▶ **PROBLEM STATEMENT**
Reproduce both entries below word for word, leaving out the pictures.

▶ **RECORDS SHOWN**
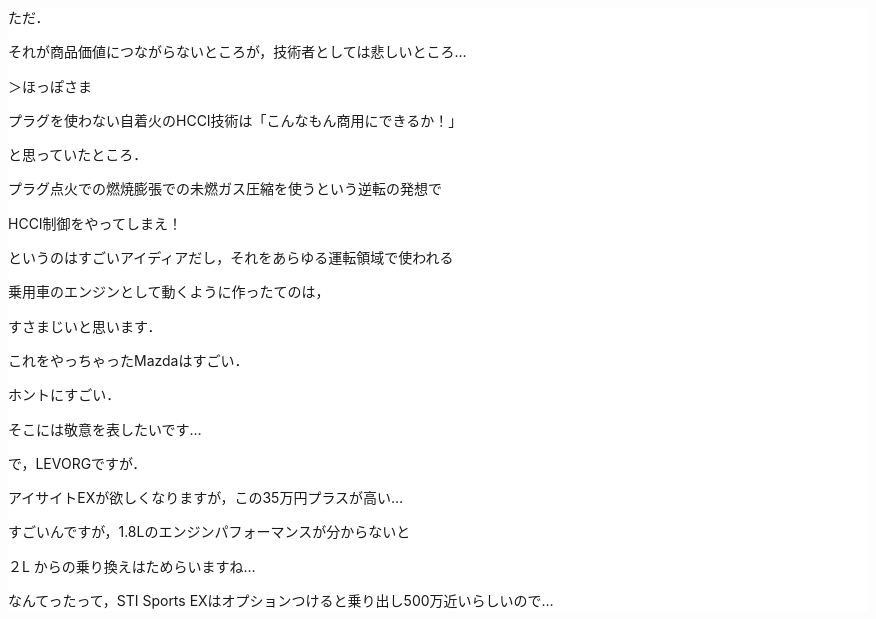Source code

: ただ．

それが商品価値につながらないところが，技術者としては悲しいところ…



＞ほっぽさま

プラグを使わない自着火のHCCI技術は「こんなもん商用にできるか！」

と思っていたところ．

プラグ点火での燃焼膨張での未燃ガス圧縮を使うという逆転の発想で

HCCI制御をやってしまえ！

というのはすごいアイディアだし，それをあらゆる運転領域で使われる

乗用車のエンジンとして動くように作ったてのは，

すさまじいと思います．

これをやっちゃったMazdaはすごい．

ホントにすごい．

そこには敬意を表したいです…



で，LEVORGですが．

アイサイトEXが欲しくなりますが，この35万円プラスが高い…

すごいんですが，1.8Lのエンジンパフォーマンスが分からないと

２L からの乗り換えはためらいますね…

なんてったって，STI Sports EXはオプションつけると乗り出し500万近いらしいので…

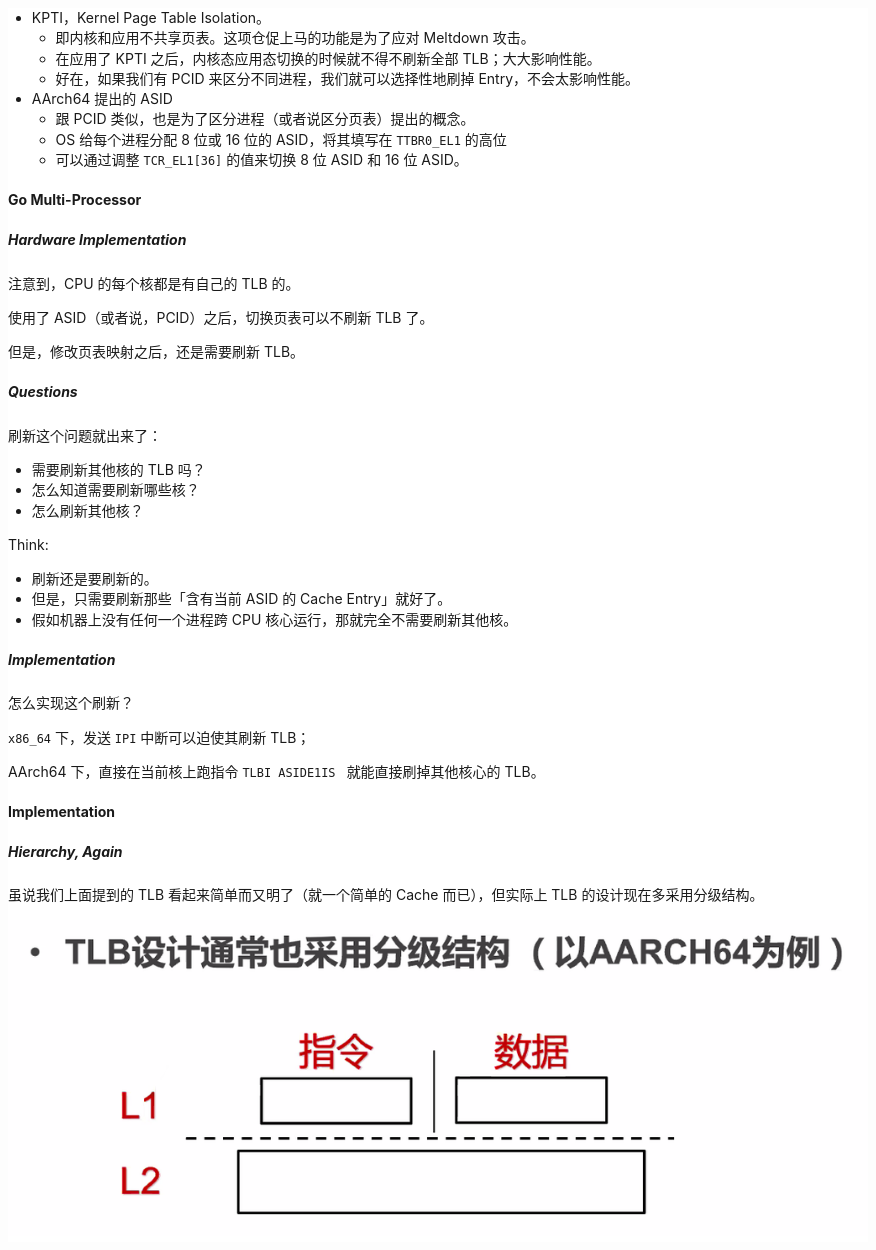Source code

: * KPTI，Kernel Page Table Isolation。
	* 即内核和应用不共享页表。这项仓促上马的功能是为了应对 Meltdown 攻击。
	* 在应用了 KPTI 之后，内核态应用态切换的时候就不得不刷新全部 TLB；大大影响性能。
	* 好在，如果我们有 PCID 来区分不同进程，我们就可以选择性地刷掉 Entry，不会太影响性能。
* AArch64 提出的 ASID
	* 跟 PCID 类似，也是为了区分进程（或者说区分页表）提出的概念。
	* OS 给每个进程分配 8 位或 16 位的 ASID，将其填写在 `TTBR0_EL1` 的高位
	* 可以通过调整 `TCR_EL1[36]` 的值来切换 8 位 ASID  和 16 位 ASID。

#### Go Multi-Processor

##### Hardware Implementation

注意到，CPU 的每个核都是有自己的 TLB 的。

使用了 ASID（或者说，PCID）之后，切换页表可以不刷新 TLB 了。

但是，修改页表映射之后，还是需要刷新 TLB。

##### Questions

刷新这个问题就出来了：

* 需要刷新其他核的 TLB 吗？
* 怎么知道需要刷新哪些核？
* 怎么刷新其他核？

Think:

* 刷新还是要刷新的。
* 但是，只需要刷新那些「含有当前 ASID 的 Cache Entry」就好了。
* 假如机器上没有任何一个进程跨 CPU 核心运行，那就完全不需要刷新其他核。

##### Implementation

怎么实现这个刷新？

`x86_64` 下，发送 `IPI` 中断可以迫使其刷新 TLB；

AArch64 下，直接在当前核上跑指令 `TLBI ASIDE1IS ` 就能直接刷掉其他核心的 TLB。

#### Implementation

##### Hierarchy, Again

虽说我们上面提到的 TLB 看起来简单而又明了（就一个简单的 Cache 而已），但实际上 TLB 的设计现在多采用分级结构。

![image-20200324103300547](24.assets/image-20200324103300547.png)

▶ **RESPONSE**
Source code

: ただ．

それが商品価値につながらないところが，技術者としては悲しいところ…



＞ほっぽさま

プラグを使わない自着火のHCCI技術は「こんなもん商用にできるか！」

と思っていたところ．

プラグ点火での燃焼膨張での未燃ガス圧縮を使うという逆転の発想で

HCCI制御をやってしまえ！

というのはすごいアイディアだし，それをあらゆる運転領域で使われる

乗用車のエンジンとして動くように作ったてのは，

すさまじいと思います．

これをやっちゃったMazdaはすごい．

ホントにすごい．

そこには敬意を表したいです…



で，LEVORGですが．

アイサイトEXが欲しくなりますが，この35万円プラスが高い…

すごいんですが，1.8Lのエンジンパフォーマンスが分からないと

２L からの乗り換えはためらいますね…

なんてったって，STI Sports EXはオプションつけると乗り出し500万近いらしいので…

Source code

: * KPTI，Kernel Page Table Isolation。
	* 即内核和应用不共享页表。这项仓促上马的功能是为了应对 Meltdown 攻击。
	* 在应用了 KPTI 之后，内核态应用态切换的时候就不得不刷新全部 TLB；大大影响性能。
	* 好在，如果我们有 PCID 来区分不同进程，我们就可以选择性地刷掉 Entry，不会太影响性能。
* AArch64 提出的 ASID
	* 跟 PCID 类似，也是为了区分进程（或者说区分页表）提出的概念。
	* OS 给每个进程分配 8 位或 16 位的 ASID，将其填写在 `TTBR0_EL1` 的高位
	* 可以通过调整 `TCR_EL1[36]` 的值来切换 8 位 ASID  和 16 位 ASID。

#### Go Multi-Processor

##### Hardware Implementation

注意到，CPU 的每个核都是有自己的 TLB 的。

使用了 ASID（或者说，PCID）之后，切换页表可以不刷新 TLB 了。

但是，修改页表映射之后，还是需要刷新 TLB。

##### Questions

刷新这个问题就出来了：

* 需要刷新其他核的 TLB 吗？
* 怎么知道需要刷新哪些核？
* 怎么刷新其他核？

Think:

* 刷新还是要刷新的。
* 但是，只需要刷新那些「含有当前 ASID 的 Cache Entry」就好了。
* 假如机器上没有任何一个进程跨 CPU 核心运行，那就完全不需要刷新其他核。

##### Implementation

怎么实现这个刷新？

`x86_64` 下，发送 `IPI` 中断可以迫使其刷新 TLB；

AArch64 下，直接在当前核上跑指令 `TLBI ASIDE1IS ` 就能直接刷掉其他核心的 TLB。

#### Implementation

##### Hierarchy, Again

虽说我们上面提到的 TLB 看起来简单而又明了（就一个简单的 Cache 而已），但实际上 TLB 的设计现在多采用分级结构。

![image-20200324103300547](24.assets/image-20200324103300547.png)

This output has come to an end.